T2-weighted MRI hyperintensity has been identified as a poor prognostic factor in multiple studies[29]. However, in our study, this characteristic was found in only 16 patients, half of whom did not have disease control. This limited occurrence explains why it was not a statistically significant factor in this cohort of patients.
Regarding pre- and postoperative IGF-1 levels adjusted for age and sex, we found that patients with macroadenomas had higher preoperative IGF-1 levels compared to microadenomas. However, when analyzing according to PitNET volume, there was no direct correlation between volume and pre- or postoperative IGF-1 levels. Previous studies have demonstrated the importance of IGF-1 levels as a prognostic factor in acromegaly[32]. This finding may be related to the fact that IGF-1 levels were evaluated as a percentage of elevation relative to the normal range for sex and age, rather than as a continuous variable.

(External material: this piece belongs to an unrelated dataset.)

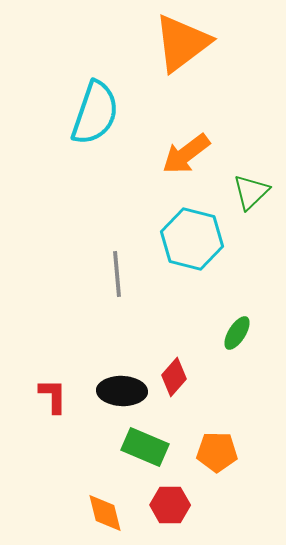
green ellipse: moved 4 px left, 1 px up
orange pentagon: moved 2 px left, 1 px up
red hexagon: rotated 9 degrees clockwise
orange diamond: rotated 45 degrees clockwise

This approach was used to enhance reliability, considering that the normal values in this study vary depending on the laboratory technique, with reference ranges differing by sex and age in each population.
In our study, we found a significantly longer disease duration in controlled patients compared to uncontrolled patients. The longer disease duration observed in controlled patients compared to uncontrolled patients is likely related to delays in therapeutic escalation, a well-documented issue in patients with acromegaly. These delays occur not only between the onset of symptoms and diagnosis but also between diagnosis and the first surgery, as well as in the escalation of subsequent therapies until disease control is achieved—a process that often spans several years.
Other factors previously described as predictors of disease control, such as sex, adenoma size, and cavernous sinus invasion, were not statistically significant in our evaluation of disease control, likely due to the small sample size. However, we did find a statistically significant difference in disease duration, with longer disease duration in the controlled group compared to the uncontrolled group. We interpret this finding as indicative of the chronic nature of acromegaly, which is challenging to manage and often necessitates multiple therapeutic interventions over time, including the long-term efficacy of radiotherapy in disease management.
This study had limitations due to its retrospective nature. MRI readings were extracted from medical or imaging records. Conducted across two different centers, patient characteristics were heterogeneous. Nevertheless, patient medical records were meticulously documented in both institutions, and the diagnostic and follow-up equipment had similar characteristics.
The volume of GH-producing PitNET correlated with the need for escalated therapeutic regimens to achieve disease control in acromegaly patients but did not correlate with long-term disease control or with pre- or postsurgical IGF-1 levels. A trend towards an inverse relationship between tumor volume and future disease control was observed. While macroadenoma classification remains essential, considering the scientific evidence, the underlying pathophysiology, and the three-dimensional growth pattern of adenomas, volumetric assessment could serve as a valuable adjunct prognostic factor in acromegaly.